Two Tickets are Better than One: Fair and Accurate Hiring Under Strategic LLM Manipulations
Lee Cohen, Jack Hsieh, Connie Hong, Judy Hanwen Shen
TL;DR
This work analyzes fairness and accuracy in hiring under stochastic resume manipulations by large language models. It introduces a two-ticket scheme where the Hirer applies an additional LLM-based manipulation and evaluates both the original and manipulated resumes, providing theoretical guarantees under a No False Positives objective. The approach generalizes to an $n$-ticket scheme, showing convergence to a group-independent decision as $n \to \infty$, thereby mitigating disparities due to unequal LLM access. Empirical validation on real resumes demonstrates improvements in true positive rate and reductions in group disparities, supporting the method’s potential to alleviate fairness gaps in automated hiring while highlighting deployment considerations and limitations.
Abstract
In an era of increasingly capable foundation models, job seekers are turning to generative AI tools to enhance their application materials.

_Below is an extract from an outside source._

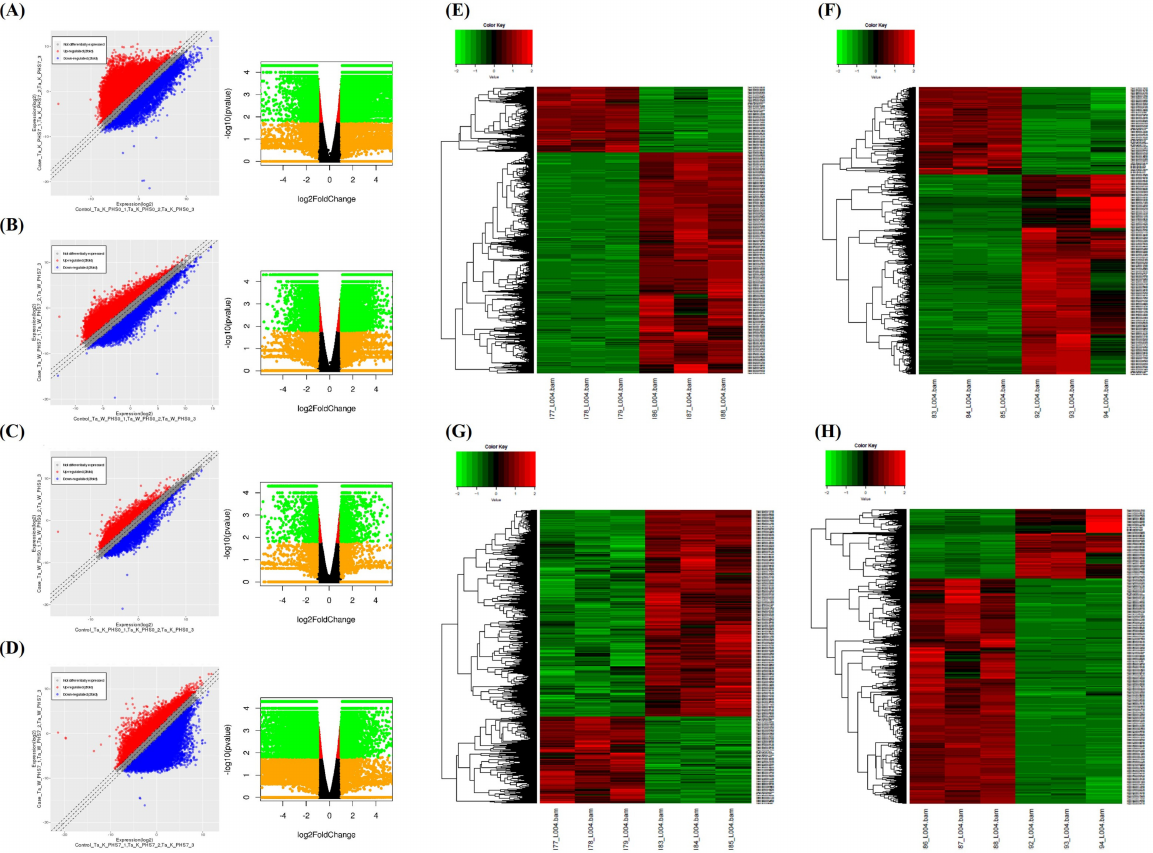
Figure 2. Scatter plot, volcano plot, and heatmap analysis of differentially expressed genes (DEGs) in K0 vs. K7, W0 vs. W7, K0 vs. W0, and K7 vs. W7 groups. ( A ) Scatter plot and volcano plot of the K0 vs. K7 group, ( B ) scatter plot and volcano plot of the W0 vs. W7 group, ( C ) scatter plot and volcano plot of the K0 vs. W0 group, ( D ) scatter plot and volcano plot of the K7 vs. W7 group, ( E )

However, unequal access to and knowledge about generative AI tools can harm both employers and candidates by reducing the accuracy of hiring decisions and giving some candidates an unfair advantage. To address these challenges, we introduce a new variant of the strategic classification framework tailored to manipulations performed using large language models, accommodating varying levels of manipulations and stochastic outcomes. We propose a ``two-ticket'' scheme, where the hiring algorithm applies an additional manipulation to each submitted resume and considers this manipulated version together with the original submitted resume. We establish theoretical guarantees for this scheme, showing improvements for both the fairness and accuracy of hiring decisions when the true positive rate is maximized subject to a no false positives constraint. We further generalize this approach to an $n$-ticket scheme and prove that hiring outcomes converge to a fixed, group-independent decision, eliminating disparities arising from differential LLM access. Finally, we empirically validate our framework and the performance of our two-ticket scheme on real resumes using an open-source resume screening tool.